Тени скользили по плечам, спине, путались под ногами — отец запинался об их черноту; запнётся, подкинет голову, нервным движением поправит очки.
Алёшка понимал, как нелегко отцу провожать его на войну. О чём-то думал сейчас отец, его молчаливый, неумелый в заботах, хороший папка!..

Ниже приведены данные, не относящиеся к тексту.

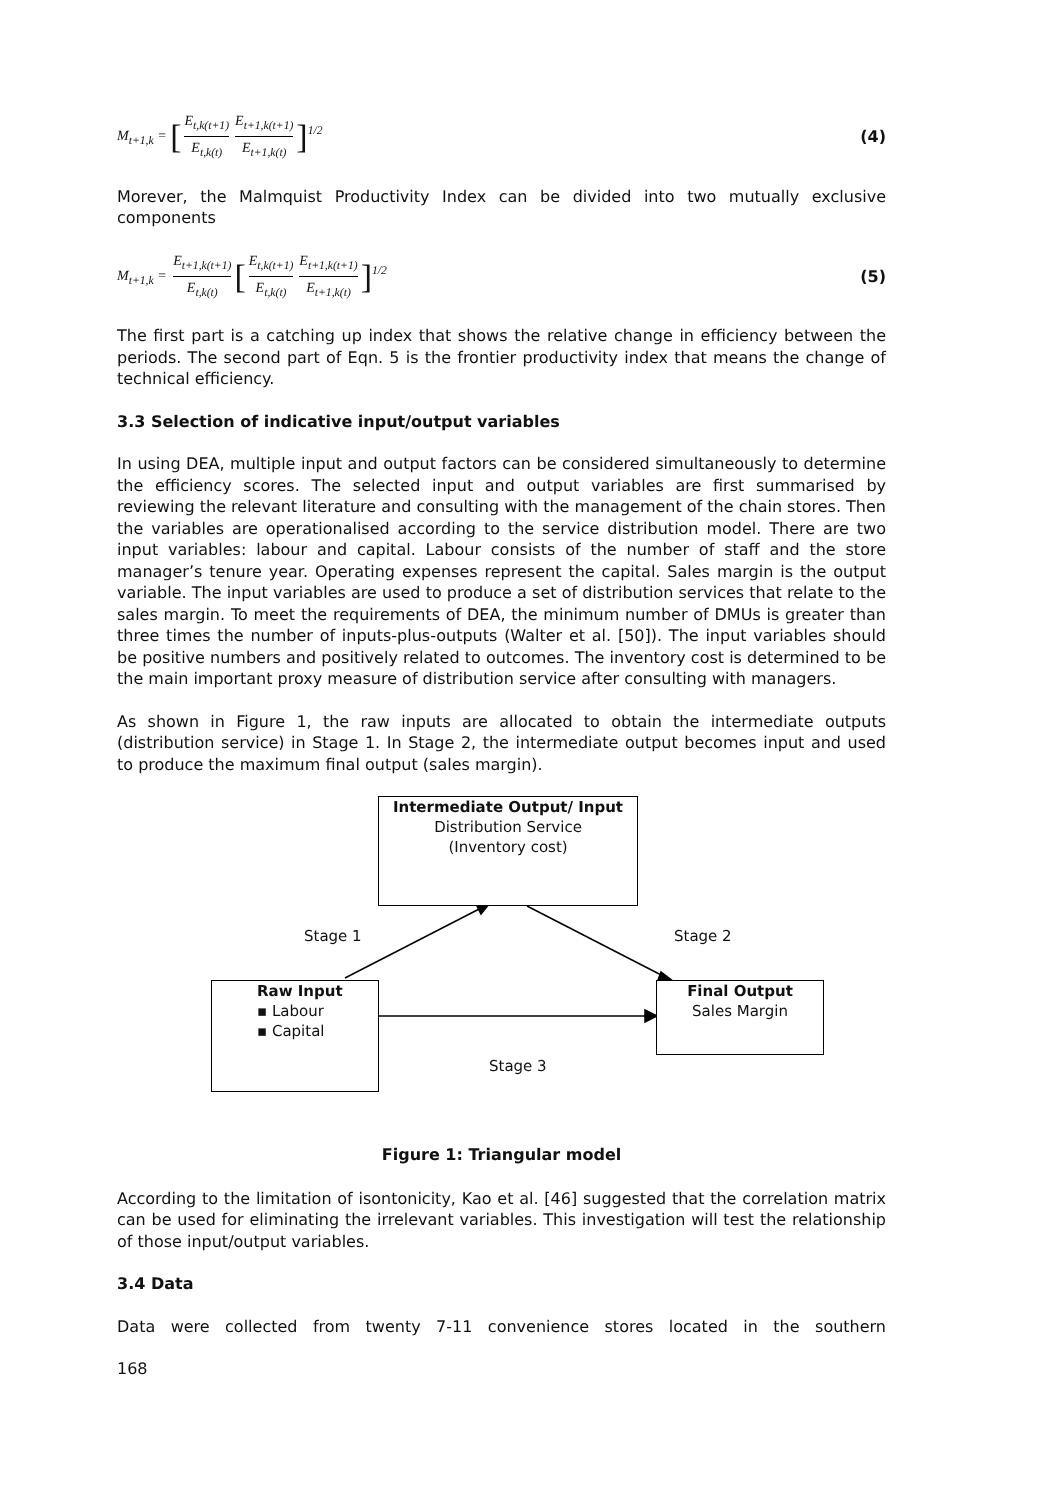M<sub>t+1,k</sub> = [E<sub>t,k(t+1)</sub> E<sub>t,k(t)</sub> E<sub>t+1,k(t+1)</sub> E<sub>t+1,k(t)</sub>]<sup>1/2</sup>
(4)
Morever, the Malmquist Productivity Index can be divided into two mutually exclusive components
M<sub>t+1,k</sub> = E<sub>t+1,k(t+1)</sub> E<sub>t,k(t)</sub> [E<sub>t,k(t+1)</sub> E<sub>t,k(t)</sub> E<sub>t+1,k(t+1)</sub> E<sub>t+1,k(t)</sub>]<sup>1/2</sup>
(5)
The first part is a catching up index that shows the relative change in efficiency between the periods. The second part of Eqn. 5 is the frontier productivity index that means the change of technical efficiency.
3.3 Selection of indicative input/output variables
In using DEA, multiple input and output factors can be considered simultaneously to determine the efficiency scores. The selected input and output variables are first summarised by reviewing the relevant literature and consulting with the management of the chain stores. Then the variables are operationalised according to the service distribution model. There are two input variables: labour and capital. Labour consists of the number of staff and the store manager’s tenure year. Operating expenses represent the capital. Sales margin is the output variable. The input variables are used to produce a set of distribution services that relate to the sales margin. To meet the requirements of DEA, the minimum number of DMUs is greater than three times the number of inputs-plus-outputs (Walter et al. [50]). The input variables should be positive numbers and positively related to outcomes. The inventory cost is determined to be the main important proxy measure of distribution service after consulting with managers.
As shown in Figure 1, the raw inputs are allocated to obtain the intermediate outputs (distribution service) in Stage 1. In Stage 2, the intermediate output becomes input and used to produce the maximum final output (sales margin).
Intermediate Output/ Input
Distribution Service
(Inventory cost)
Stage 1 Stage 2
Raw Input
▪ Labour
▪ Capital
Final Output
Sales Margin
Stage 3
Figure 1: Triangular model
According to the limitation of isontonicity, Kao et al. [46] suggested that the correlation matrix can be used for eliminating the irrelevant variables. This investigation will test the relationship of those input/output variables.
3.4 Data
Data were collected from twenty 7-11 convenience stores located in the southern
168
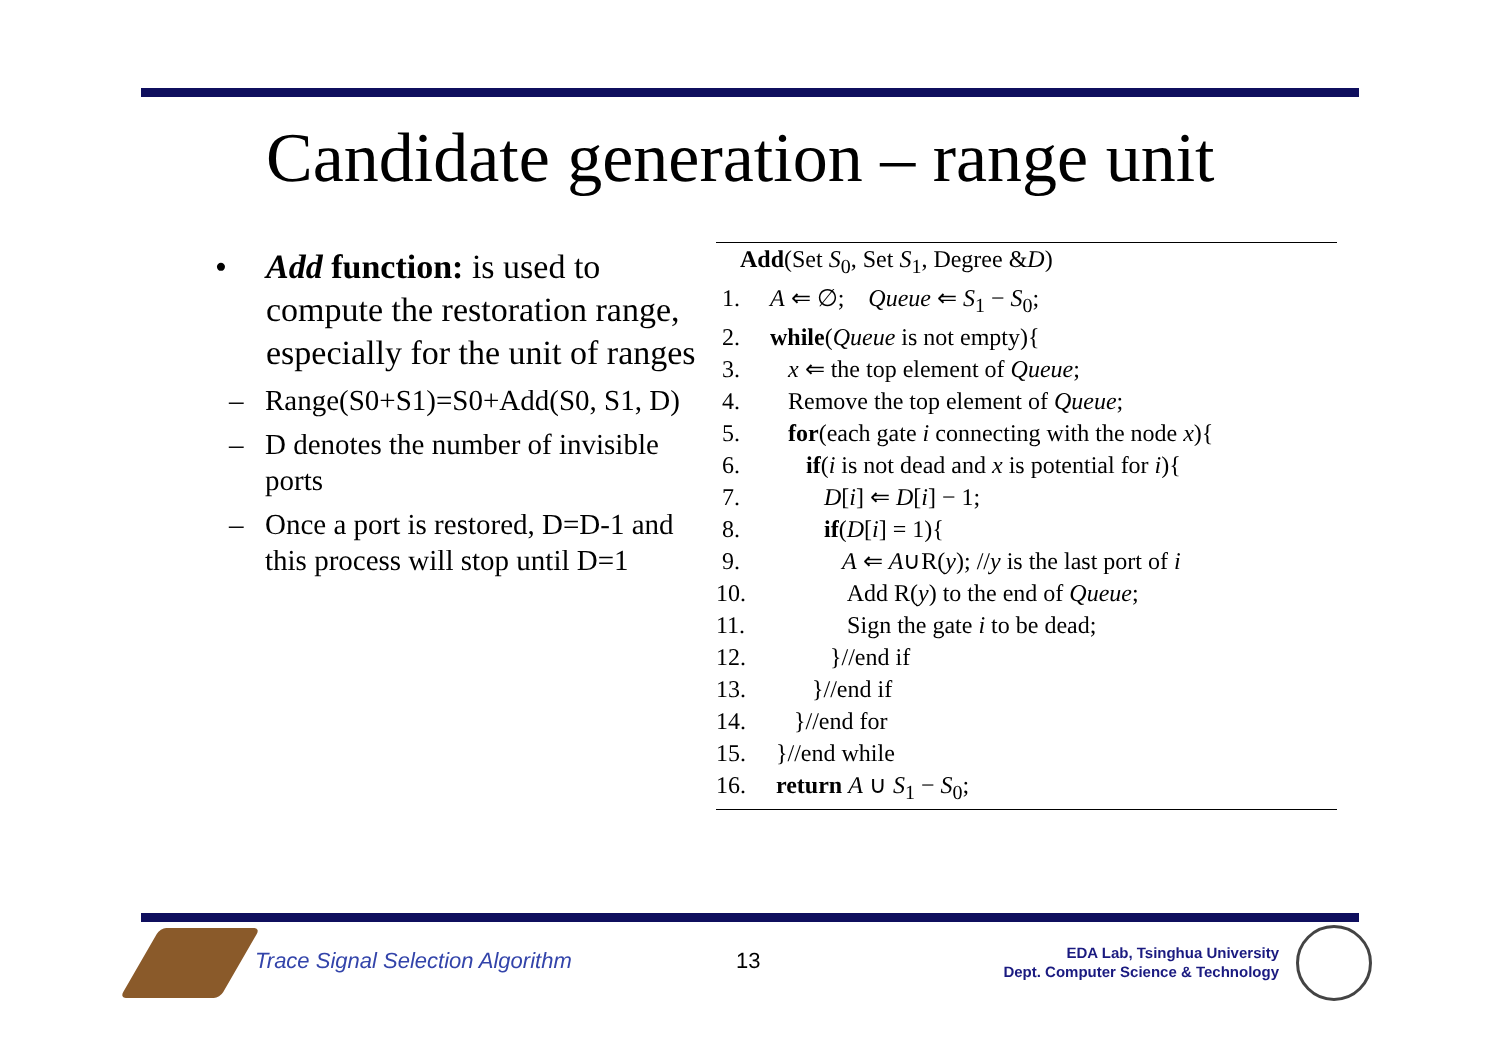Candidate generation – range unit
• Add function: is used to compute the restoration range, especially for the unit of ranges
– Range(S0+S1)=S0+Add(S0, S1, D)
– D denotes the number of invisible ports
– Once a port is restored, D=D-1 and this process will stop until D=1
Add(Set S<sub>0</sub>, Set S<sub>1</sub>, Degree &D)
1. A ⇐ ∅; Queue ⇐ S<sub>1</sub> − S<sub>0</sub>;
2. while(Queue is not empty){
3. x ⇐ the top element of Queue;
4. Remove the top element of Queue;
5. for(each gate i connecting with the node x){
6. if(i is not dead and x is potential for i){
7. D[i] ⇐ D[i] − 1;
8. if(D[i] = 1){
9. A ⇐ A∪R(y); //y is the last port of i
10. Add R(y) to the end of Queue;
11. Sign the gate i to be dead;
12. }//end if
13. }//end if
14. }//end for
15. }//end while
16. return A ∪ S<sub>1</sub> − S<sub>0</sub>;
Trace Signal Selection Algorithm
13
EDA Lab, Tsinghua University
Dept. Computer Science & Technology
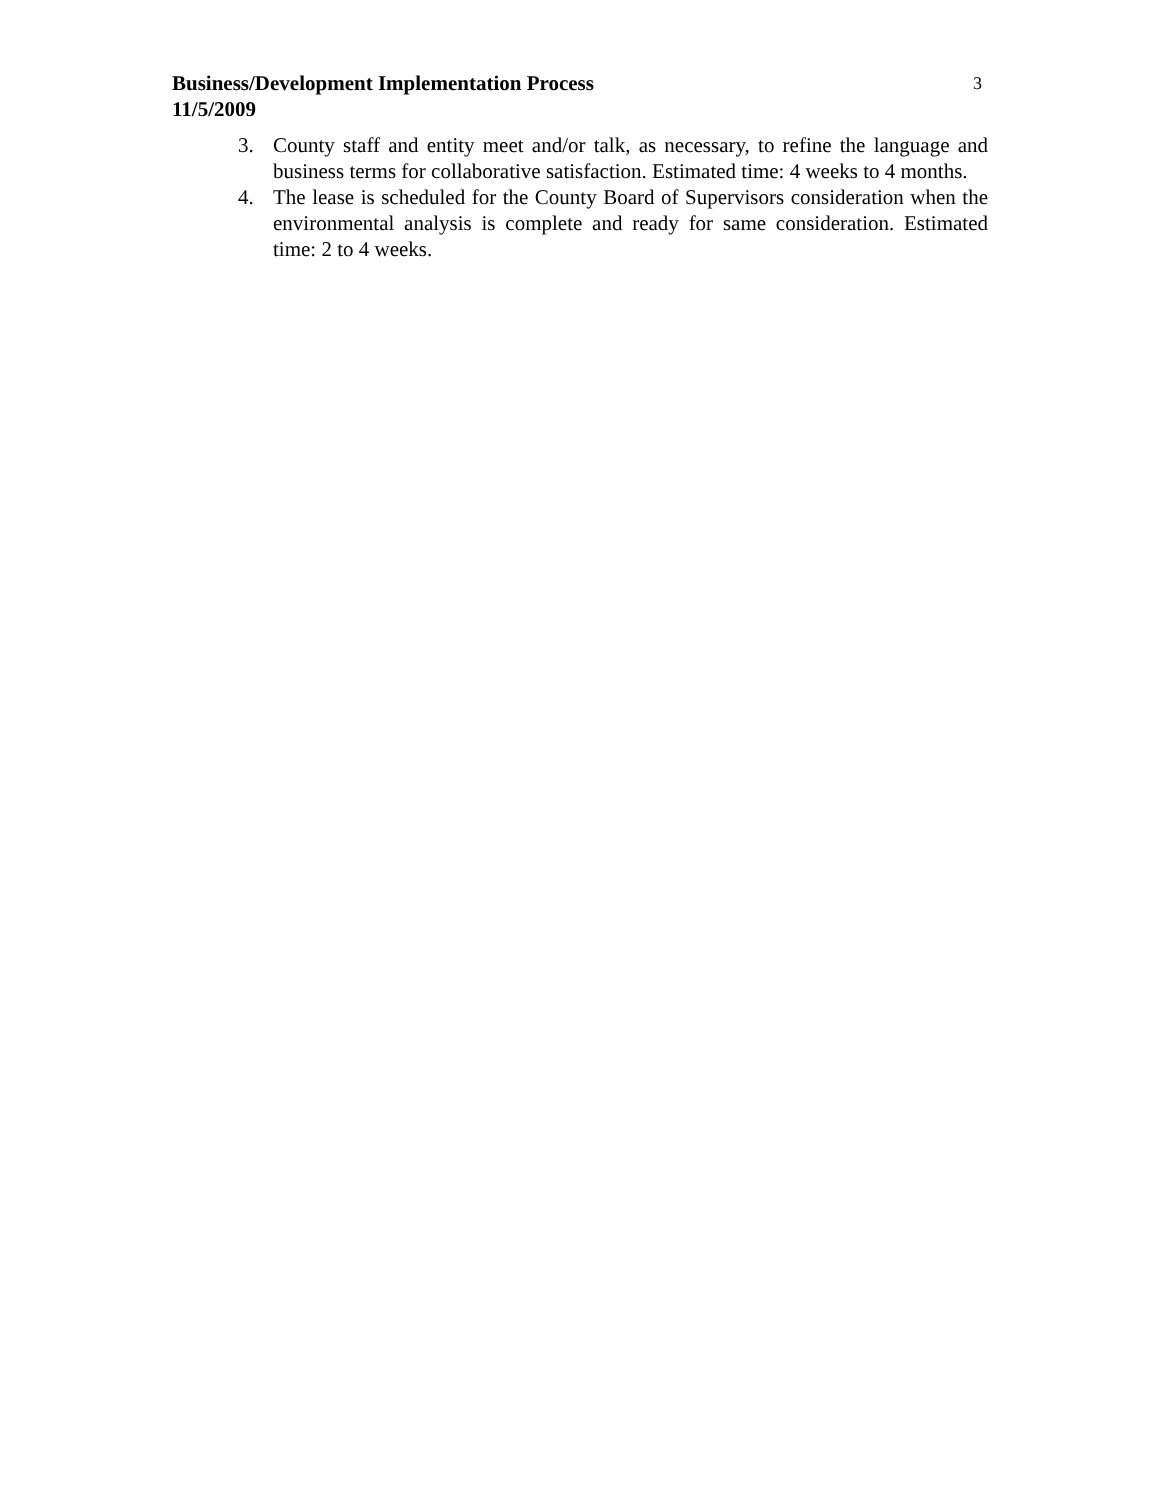Business/Development Implementation Process
11/5/2009
3
3. County staff and entity meet and/or talk, as necessary, to refine the language and business terms for collaborative satisfaction. Estimated time: 4 weeks to 4 months.
4. The lease is scheduled for the County Board of Supervisors consideration when the environmental analysis is complete and ready for same consideration. Estimated time: 2 to 4 weeks.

Алёшка знал, с каким трудом он оторвался от дел, даже на этот вот час, чтобы проводить его в дорогу. Если и раньше отца трудно было увидеть дома, то теперь он метался по посёлку и Семигорью, как птица, которой никак не дают долететь до гнезда, — на базе техникума отец размещал эвакуированный из Брянска лесной институт. Толпы студентов с чемоданами и рюкзаками, в накинутых на себя, несмотря на жару, пальто, бродили по посёлку. Устроить надо было каждого. Надо было хоть мало-мальски сносно устроить десятки семей преподавателей, разместить оборудование, срочно расширить столовую, добыть продукты. В студенческих общежитиях койки стояли плотнее, чем в казармах. Освобождали кабинеты, настилали там нары, преподавателей расселяли по домам в Семигорье. Отец уступил половину своей квартиры семье преподавателя с двумя маленькими девочками. Заселён был клуб, лесхозовская контора, а неустроенные люди всё ловили и ловили Ивана Петровича на всех возможных тропках и дорогах — он пока был хозяином в посёлке, и заботы тысяч людей стекались к нему, как потоки в реку во время дождя.